### Исходный текст
------------------------------------------------------------------------
Это настроение непереносности обычных житейских лжи и фальши, неправды и страдания, мимо которых мы, люди с более грубыми нервами, проходим довольно равнодушно, которую прежде Успенскому помогала переносить смягчающая юмористическая складка, – теперь усиливалось быстро из года в год. Прежде он любил приезжать в Москву и иной раз, остановившись в гостинице, кончал здесь статьи для «Русских ведомостей» или «Русской мысли». Со временем, однако, ему становилась невыносима обстановка гостиниц и меблированных комнат.
– Знаете! – радостно сообщил он мне однажды, при встрече в Москве. – Нашел-таки! Просто превосходно!
– Что вы нашли, Глеб Иванович?
– Гостиницу нашел… Такую, в которой можно жить… Просто рай. Номерки новые, еще не подернулись всей этой подлостью… Прислуга веселая, приветливая… должно быть, платят хозяева по-божески. Просто превосходно. Вот приходите, увидите сами…
Не помню, в этот ли приезд или в другой я разыскал-таки Глеба Ивановича в этом хваленом его рае. И первое, что мне бросилось в глаза при входе на лестницу, это было лицо самого Успенского, склонившееся с верхней площадки. Бровь опять была высоко поднята, на лице опять выражение боли…
– Что с вами, Глеб Иванович?
------------------------------------------------------------------------
### Позиции
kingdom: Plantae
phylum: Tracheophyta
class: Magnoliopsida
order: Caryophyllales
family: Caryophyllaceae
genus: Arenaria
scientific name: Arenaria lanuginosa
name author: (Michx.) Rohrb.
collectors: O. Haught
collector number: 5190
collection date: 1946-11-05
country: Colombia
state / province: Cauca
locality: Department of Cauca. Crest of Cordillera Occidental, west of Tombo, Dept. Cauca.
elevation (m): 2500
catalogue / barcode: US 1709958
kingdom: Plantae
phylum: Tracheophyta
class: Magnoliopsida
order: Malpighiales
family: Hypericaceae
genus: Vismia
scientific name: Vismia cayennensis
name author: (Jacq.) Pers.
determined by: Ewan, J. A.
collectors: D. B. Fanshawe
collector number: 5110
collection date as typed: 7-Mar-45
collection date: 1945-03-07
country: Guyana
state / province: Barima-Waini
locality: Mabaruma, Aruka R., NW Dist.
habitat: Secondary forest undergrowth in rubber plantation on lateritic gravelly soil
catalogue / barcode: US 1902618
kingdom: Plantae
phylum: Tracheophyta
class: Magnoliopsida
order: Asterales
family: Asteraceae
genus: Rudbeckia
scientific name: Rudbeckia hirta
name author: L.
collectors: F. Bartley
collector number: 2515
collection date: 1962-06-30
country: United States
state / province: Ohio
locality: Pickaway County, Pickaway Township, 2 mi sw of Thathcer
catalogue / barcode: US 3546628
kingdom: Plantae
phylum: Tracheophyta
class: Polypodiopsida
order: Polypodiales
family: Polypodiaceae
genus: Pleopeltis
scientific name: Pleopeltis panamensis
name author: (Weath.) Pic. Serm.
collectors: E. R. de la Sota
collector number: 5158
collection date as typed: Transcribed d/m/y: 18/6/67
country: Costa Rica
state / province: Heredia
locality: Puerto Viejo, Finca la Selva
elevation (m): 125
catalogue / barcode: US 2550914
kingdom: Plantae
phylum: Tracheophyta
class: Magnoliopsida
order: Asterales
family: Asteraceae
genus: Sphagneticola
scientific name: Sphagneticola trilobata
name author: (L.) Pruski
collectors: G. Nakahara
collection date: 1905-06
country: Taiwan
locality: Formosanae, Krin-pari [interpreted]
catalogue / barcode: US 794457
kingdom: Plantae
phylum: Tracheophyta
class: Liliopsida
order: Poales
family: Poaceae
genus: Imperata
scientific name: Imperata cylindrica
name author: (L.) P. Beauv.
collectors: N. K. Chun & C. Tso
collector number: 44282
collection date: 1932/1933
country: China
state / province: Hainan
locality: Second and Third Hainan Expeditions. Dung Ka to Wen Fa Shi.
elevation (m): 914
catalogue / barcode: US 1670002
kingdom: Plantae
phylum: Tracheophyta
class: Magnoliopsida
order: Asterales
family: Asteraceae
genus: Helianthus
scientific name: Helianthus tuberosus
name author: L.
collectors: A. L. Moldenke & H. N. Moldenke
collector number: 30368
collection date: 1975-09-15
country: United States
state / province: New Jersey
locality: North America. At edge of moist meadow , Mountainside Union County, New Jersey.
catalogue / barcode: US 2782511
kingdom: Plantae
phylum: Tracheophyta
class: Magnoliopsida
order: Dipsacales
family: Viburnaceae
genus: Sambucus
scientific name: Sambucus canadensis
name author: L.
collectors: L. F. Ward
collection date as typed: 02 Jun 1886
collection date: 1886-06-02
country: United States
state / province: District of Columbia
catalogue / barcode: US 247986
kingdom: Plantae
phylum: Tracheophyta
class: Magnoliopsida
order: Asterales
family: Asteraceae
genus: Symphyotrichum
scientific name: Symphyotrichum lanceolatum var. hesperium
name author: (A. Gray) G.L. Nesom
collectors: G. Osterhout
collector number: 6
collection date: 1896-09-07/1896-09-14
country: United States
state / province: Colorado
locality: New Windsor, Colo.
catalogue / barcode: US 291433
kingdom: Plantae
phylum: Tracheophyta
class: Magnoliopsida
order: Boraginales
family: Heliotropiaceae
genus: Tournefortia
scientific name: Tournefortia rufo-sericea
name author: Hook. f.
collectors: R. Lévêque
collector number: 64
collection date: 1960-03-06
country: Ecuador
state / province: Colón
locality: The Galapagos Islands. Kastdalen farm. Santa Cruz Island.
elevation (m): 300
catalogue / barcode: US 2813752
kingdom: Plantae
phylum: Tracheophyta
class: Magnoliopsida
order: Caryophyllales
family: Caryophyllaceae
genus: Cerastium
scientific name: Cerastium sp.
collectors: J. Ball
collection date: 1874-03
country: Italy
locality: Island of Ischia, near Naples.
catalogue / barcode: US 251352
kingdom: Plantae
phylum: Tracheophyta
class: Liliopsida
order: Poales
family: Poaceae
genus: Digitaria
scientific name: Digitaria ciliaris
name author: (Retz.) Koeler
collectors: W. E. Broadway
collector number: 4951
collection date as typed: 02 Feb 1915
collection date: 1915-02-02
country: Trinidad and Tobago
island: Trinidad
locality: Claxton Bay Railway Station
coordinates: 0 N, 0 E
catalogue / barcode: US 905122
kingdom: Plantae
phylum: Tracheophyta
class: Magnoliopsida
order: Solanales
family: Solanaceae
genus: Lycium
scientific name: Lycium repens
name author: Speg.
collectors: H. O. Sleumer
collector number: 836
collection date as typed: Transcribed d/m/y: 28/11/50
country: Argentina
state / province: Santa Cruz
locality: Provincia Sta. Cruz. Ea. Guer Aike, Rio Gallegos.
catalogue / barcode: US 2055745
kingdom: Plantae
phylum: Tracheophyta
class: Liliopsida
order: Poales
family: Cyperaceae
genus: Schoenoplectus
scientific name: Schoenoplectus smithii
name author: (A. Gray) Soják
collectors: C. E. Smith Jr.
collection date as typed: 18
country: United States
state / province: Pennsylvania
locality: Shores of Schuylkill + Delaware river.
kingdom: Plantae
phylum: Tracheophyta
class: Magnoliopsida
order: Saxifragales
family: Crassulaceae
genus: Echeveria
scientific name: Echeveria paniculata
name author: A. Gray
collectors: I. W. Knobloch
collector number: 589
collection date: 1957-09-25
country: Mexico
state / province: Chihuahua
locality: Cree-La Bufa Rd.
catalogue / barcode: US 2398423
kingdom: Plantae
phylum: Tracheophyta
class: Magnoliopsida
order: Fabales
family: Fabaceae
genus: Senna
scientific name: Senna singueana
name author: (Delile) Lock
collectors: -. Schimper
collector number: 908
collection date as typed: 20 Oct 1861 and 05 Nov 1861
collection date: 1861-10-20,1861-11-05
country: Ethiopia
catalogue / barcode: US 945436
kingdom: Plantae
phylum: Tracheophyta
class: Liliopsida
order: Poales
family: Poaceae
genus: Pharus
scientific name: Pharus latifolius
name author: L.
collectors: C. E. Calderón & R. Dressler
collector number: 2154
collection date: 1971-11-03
------------------------------------------------------------------------
### Условия заданий
a - Ответьте по тексту об Успенском на вопросы:
(i) Для каких изданий Успенский, бывало, заканчивал статьи в московской гостинице?
(ii) Какой, по его словам, была прислуга в найденной им гостинице?
(iii) Что первым бросилось в глаза рассказчику при входе на лестницу?
b - Перепишите без изменений фрагмент текста об Успенском между словами «Это настроение непереносности» и «Нашел-таки! Просто превосходно!» включительно.
Позиции для выполнения заданий не понадобятся.

### Ответы
a -
(i) Для «Русских ведомостей» и «Русской мысли».
(ii) Веселой и приветливой.
(iii) Лицо самого Успенского, склонившееся с верхней площадки.

b -
Это настроение непереносности обычных житейских лжи и фальши, неправды и страдания, мимо которых мы, люди с более грубыми нервами, проходим довольно равнодушно, которую прежде Успенскому помогала переносить смягчающая юмористическая складка, – теперь усиливалось быстро из года в год. Прежде он любил приезжать в Москву и иной раз, остановившись в гостинице, кончал здесь статьи для «Русских ведомостей» или «Русской мысли». Со временем, однако, ему становилась невыносима обстановка гостиниц и меблированных комнат.
– Знаете! – радостно сообщил он мне однажды, при встрече в Москве. – Нашел-таки! Просто превосходно!